## Data
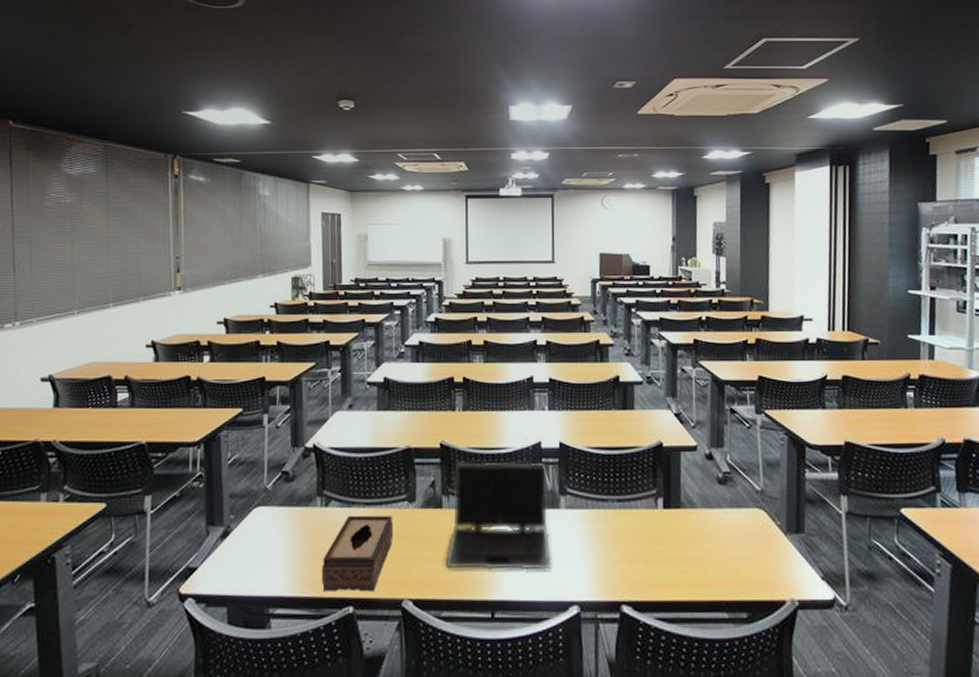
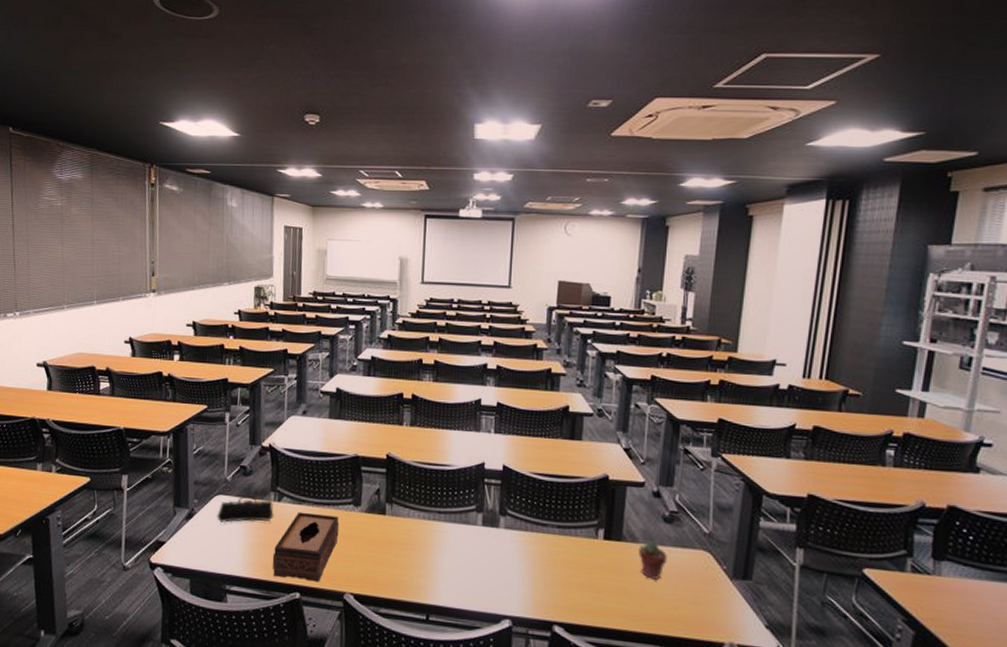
pencil case: none [256,501,321,537] -> present [217,493,274,523]
laptop computer: present [445,462,551,570] -> none [385,474,489,583]
potted succulent: none [697,504,725,545] -> present [638,540,667,581]

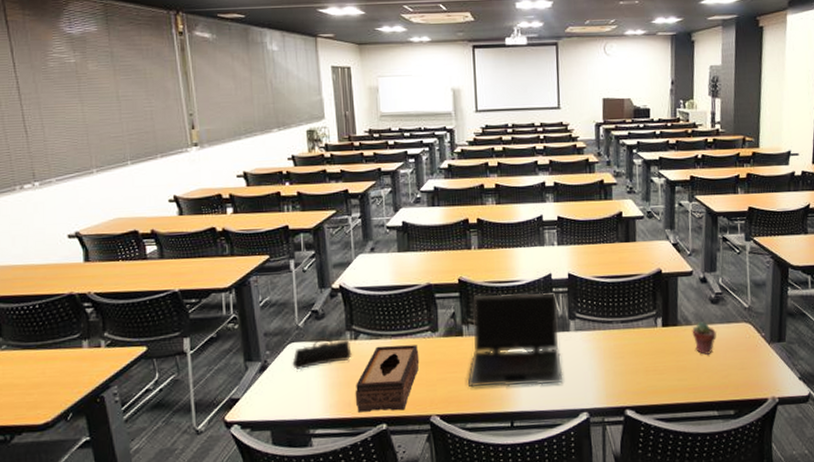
laptop computer: none [385,474,489,583] -> present [467,292,563,388]

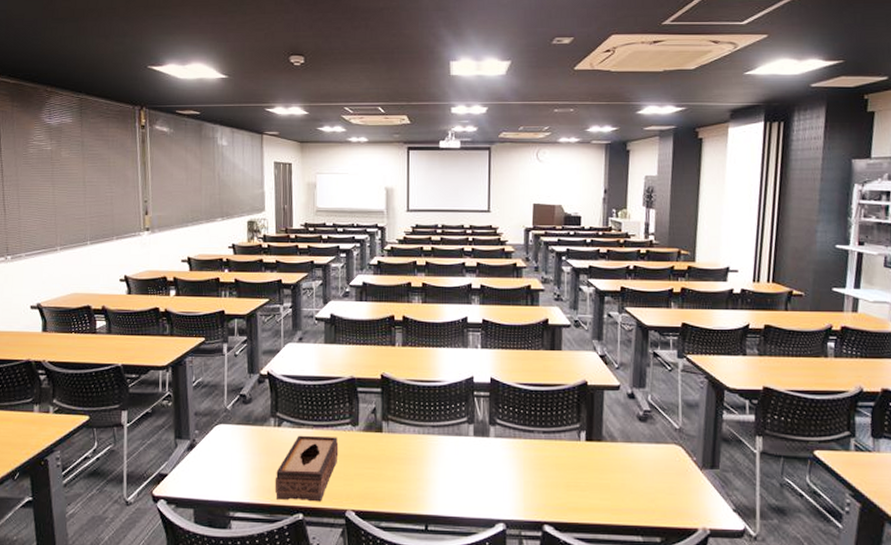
pencil case: present [292,336,352,369] -> none [218,421,275,451]
laptop computer: present [467,292,563,388] -> none [384,392,481,491]
potted succulent: present [692,321,717,356] -> none [617,438,644,476]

## Assigned task
Your answer must contain the full data, repeated exactly, without pictures.

## Response to this task
pencil case: none [256,501,321,537] -> present [217,493,274,523]
laptop computer: present [445,462,551,570] -> none [385,474,489,583]
potted succulent: none [697,504,725,545] -> present [638,540,667,581]

laptop computer: none [385,474,489,583] -> present [467,292,563,388]

pencil case: present [292,336,352,369] -> none [218,421,275,451]
laptop computer: present [467,292,563,388] -> none [384,392,481,491]
potted succulent: present [692,321,717,356] -> none [617,438,644,476]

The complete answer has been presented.